=== Data records ===

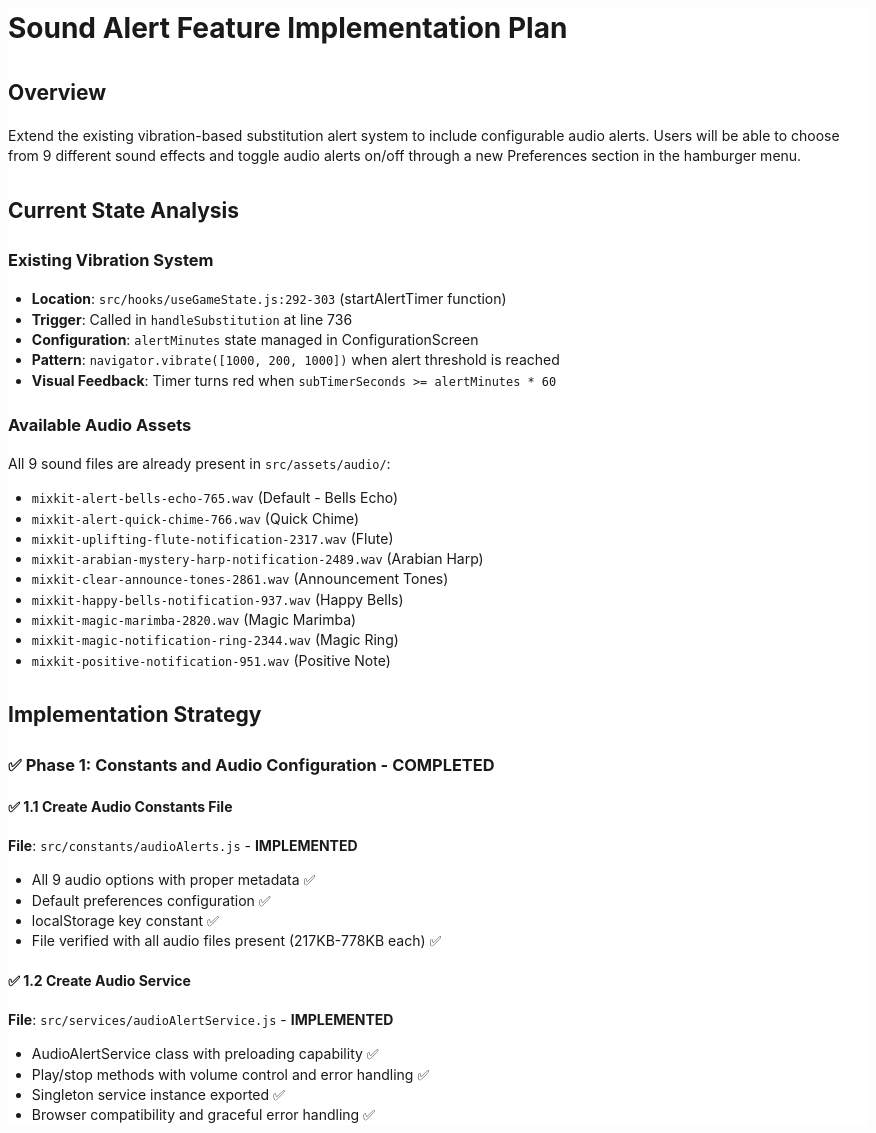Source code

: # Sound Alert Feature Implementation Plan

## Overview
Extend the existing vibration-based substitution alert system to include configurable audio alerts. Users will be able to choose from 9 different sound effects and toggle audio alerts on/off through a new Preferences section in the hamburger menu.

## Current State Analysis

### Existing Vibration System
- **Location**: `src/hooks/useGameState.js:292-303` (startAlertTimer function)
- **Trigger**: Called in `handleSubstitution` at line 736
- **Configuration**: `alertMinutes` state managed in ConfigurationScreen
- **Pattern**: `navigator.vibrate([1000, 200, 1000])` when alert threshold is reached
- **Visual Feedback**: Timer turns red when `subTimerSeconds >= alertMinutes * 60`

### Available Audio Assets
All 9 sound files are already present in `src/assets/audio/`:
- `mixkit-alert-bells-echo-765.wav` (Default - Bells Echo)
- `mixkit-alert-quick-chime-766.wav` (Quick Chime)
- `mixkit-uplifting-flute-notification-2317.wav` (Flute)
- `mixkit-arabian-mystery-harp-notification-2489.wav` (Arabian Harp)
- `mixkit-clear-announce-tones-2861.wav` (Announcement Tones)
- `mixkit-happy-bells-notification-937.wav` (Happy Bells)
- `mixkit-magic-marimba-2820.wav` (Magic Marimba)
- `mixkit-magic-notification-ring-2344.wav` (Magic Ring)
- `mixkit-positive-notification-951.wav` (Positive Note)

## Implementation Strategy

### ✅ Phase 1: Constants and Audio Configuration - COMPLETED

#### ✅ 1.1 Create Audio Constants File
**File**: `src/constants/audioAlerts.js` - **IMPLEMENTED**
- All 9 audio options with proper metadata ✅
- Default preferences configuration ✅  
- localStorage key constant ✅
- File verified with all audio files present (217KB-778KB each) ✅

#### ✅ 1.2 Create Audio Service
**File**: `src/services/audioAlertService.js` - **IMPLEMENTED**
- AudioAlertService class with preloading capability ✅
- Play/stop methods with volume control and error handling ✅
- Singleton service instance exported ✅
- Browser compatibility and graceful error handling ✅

---

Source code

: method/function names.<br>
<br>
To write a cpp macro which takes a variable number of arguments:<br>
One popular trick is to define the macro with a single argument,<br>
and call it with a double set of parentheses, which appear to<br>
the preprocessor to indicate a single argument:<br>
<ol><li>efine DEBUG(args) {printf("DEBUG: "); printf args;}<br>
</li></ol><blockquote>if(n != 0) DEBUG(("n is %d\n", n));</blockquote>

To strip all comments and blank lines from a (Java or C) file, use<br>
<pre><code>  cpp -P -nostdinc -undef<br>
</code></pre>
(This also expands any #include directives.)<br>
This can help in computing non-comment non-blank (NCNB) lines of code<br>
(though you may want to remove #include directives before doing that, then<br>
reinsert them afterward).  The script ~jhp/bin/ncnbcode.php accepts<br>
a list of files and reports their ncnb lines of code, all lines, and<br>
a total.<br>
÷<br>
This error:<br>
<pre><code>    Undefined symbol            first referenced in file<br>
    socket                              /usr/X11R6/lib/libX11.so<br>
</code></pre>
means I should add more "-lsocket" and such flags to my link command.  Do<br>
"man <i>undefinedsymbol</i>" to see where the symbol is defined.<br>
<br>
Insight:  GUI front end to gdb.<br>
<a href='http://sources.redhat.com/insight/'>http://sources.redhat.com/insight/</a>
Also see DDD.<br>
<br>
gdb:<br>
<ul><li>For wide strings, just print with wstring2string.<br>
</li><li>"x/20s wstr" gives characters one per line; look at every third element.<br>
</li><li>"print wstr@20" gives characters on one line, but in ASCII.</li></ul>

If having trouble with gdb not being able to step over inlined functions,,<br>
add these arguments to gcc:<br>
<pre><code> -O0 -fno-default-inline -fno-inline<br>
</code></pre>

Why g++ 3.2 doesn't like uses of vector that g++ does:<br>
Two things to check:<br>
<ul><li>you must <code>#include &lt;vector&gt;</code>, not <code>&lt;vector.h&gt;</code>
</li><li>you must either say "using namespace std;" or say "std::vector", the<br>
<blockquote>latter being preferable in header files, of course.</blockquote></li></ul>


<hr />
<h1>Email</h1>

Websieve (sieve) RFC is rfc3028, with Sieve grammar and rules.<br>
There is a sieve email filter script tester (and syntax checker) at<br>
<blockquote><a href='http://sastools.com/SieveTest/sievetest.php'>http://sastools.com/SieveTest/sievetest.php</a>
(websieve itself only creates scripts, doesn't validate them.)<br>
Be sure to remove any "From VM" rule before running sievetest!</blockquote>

--

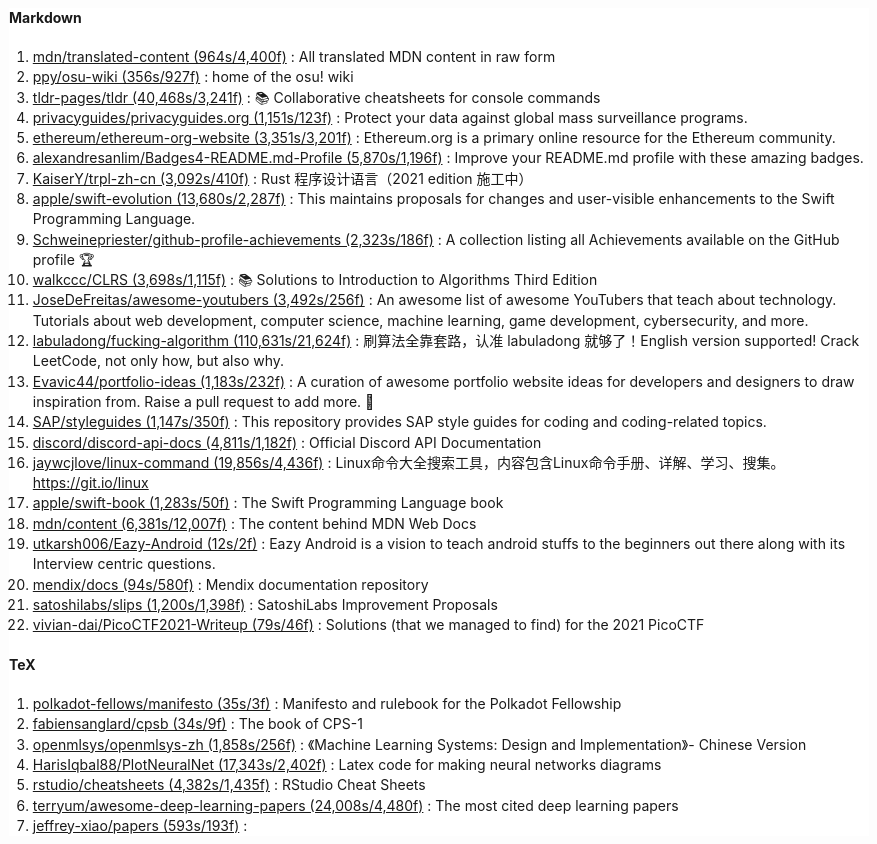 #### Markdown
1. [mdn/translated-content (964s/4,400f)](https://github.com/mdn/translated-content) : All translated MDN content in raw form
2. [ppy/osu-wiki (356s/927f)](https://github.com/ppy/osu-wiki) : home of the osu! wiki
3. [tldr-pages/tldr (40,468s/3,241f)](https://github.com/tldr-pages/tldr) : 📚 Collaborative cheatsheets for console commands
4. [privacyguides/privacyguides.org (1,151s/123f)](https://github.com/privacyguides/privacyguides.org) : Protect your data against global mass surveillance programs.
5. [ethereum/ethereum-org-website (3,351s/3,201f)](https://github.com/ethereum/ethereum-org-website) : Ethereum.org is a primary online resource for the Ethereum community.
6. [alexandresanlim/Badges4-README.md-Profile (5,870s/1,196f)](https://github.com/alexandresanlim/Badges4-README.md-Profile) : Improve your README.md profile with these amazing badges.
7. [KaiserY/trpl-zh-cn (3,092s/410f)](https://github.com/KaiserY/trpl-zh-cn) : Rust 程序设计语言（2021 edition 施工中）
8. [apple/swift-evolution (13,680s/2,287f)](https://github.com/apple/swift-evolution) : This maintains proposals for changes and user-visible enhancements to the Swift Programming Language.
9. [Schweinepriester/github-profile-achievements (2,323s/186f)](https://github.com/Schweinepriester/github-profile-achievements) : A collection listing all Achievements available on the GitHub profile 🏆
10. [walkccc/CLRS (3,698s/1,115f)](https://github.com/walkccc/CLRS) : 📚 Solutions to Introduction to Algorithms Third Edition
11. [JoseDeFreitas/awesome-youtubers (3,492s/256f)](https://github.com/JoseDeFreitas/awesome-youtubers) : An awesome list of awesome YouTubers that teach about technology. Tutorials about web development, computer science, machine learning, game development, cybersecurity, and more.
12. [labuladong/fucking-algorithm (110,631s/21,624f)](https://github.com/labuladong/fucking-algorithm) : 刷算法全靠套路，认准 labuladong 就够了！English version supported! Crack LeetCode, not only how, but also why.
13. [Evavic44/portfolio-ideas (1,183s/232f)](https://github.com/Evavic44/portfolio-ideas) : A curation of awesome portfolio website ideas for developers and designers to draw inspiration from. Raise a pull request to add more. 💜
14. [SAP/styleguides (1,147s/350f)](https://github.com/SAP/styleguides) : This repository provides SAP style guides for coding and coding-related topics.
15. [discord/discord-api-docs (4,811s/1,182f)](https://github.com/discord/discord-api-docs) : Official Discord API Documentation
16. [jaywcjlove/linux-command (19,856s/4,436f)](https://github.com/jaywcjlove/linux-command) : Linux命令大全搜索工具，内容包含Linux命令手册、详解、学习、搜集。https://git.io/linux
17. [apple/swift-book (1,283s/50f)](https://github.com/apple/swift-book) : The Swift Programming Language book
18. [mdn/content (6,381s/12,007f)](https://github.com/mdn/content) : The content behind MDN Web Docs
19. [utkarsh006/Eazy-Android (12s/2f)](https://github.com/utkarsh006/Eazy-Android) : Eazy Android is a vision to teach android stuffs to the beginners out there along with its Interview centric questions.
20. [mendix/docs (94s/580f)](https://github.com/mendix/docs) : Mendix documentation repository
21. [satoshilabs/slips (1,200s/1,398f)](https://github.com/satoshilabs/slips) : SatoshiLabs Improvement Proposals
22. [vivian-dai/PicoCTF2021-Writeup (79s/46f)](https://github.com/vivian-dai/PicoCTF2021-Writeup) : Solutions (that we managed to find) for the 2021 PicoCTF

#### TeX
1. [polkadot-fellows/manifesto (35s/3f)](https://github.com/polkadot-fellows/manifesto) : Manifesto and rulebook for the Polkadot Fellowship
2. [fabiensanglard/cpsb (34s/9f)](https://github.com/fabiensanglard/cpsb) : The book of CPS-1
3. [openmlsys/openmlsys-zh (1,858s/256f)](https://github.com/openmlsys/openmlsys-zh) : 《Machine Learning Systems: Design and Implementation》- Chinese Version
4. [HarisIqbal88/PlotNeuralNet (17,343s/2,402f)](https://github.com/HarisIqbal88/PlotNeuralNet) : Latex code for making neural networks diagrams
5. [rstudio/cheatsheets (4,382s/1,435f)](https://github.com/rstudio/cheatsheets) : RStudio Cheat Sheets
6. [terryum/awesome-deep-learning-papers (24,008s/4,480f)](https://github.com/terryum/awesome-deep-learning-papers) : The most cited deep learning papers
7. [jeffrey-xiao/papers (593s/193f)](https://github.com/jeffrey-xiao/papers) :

=== Exercise requirements ===
The response should hold exactly the lines starting at the line with "book of CPS-1" and ending at the line with "RStudio Cheat Sheets", and no other line of the material above.

=== Answer section ===
2. [fabiensanglard/cpsb (34s/9f)](https://github.com/fabiensanglard/cpsb) : The book of CPS-1
3. [openmlsys/openmlsys-zh (1,858s/256f)](https://github.com/openmlsys/openmlsys-zh) : 《Machine Learning Systems: Design and Implementation》- Chinese Version
4. [HarisIqbal88/PlotNeuralNet (17,343s/2,402f)](https://github.com/HarisIqbal88/PlotNeuralNet) : Latex code for making neural networks diagrams
5. [rstudio/cheatsheets (4,382s/1,435f)](https://github.com/rstudio/cheatsheets) : RStudio Cheat Sheets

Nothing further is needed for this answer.